Presented By: Jonathan Bowden, University of Cincinnati College of Medicine
Co-Authors: Megha Mohanakrishnan, University of Cincinnati College of Medicine
Andrew Thompson, University of Cincinnati College of Medicine
Purpose
Although qualitative analysis is a powerful tool in medical education research, it can be time consuming when large datasets are used. While recent advancements in artificial intelligence (AI) have the potential to aid researchers in analyzing large datasets, it is unclear how results generated from this technology differ compared to traditional, manually (human) generated data. The purpose of this study is to provide insight into this question by comparing thematic analysis results between the authors and a commonly used AI platform, ChatGPT.
Methods
This study utilized two years of data that stemmed from an open-ended question asking first year medical students to reflect on their feelings related to participating in dissection of the human body. Thematic analysis of the data was performed by first submitting a random sample of 30 responses to ChatGPT to generate an initial list of themes. Authors JB and MM then conducted an interobserver error study that included an iterative process where this initial list of themes was refined.

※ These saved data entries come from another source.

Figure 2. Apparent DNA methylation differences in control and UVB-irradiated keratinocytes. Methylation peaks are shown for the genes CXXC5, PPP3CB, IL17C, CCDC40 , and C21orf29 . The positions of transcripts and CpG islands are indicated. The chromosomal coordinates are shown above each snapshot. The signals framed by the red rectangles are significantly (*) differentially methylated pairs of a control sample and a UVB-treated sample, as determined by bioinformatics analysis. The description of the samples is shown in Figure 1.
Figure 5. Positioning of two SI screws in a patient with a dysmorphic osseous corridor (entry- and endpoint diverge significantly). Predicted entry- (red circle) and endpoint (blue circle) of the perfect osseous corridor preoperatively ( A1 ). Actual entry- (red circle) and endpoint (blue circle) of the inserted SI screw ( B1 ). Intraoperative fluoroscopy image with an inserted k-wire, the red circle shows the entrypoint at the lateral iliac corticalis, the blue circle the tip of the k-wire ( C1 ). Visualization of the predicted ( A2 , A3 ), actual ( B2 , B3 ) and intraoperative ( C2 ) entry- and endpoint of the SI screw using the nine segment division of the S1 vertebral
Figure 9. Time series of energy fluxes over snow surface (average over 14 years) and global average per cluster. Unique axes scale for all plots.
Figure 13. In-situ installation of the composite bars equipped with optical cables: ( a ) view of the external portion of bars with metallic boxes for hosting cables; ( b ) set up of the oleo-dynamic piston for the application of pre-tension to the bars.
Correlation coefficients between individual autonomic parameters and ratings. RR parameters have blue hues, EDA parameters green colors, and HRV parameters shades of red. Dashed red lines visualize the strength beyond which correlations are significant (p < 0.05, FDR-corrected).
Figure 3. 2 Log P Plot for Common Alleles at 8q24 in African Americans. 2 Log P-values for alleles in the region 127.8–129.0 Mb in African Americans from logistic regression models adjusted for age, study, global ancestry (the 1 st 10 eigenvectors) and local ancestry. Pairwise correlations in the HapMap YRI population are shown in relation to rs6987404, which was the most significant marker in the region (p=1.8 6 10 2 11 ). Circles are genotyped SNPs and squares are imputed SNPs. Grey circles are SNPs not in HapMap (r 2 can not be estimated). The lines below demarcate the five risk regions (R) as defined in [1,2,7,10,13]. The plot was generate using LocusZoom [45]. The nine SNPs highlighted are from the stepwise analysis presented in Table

Following satisfactory inter-observer error results, the authors each coded half of the entire dataset (N=343 responses). ChatGPT was then provided a list of the updated themes with descriptions and asked to code the entire dataset. Accuracy of the AI-generated results was explored by comparing the outcomes against those coded manually by the authors.
Results
Accuracy was first investigated using the criteria of correctly assigning a code or correctly not assigning a code to each response. In this case, there was on average 83% agreement between ChatGPT and the authors. When considering accuracy in terms of agreement when a code as assigned, concordance dropped to an average of 44.5%.
Conclusion
AI-driven technology provides an opportunity to reduce the workload involved in qualitative analysis but lacks the nuanced interpretation of data required for the coding phase of thematic analysis.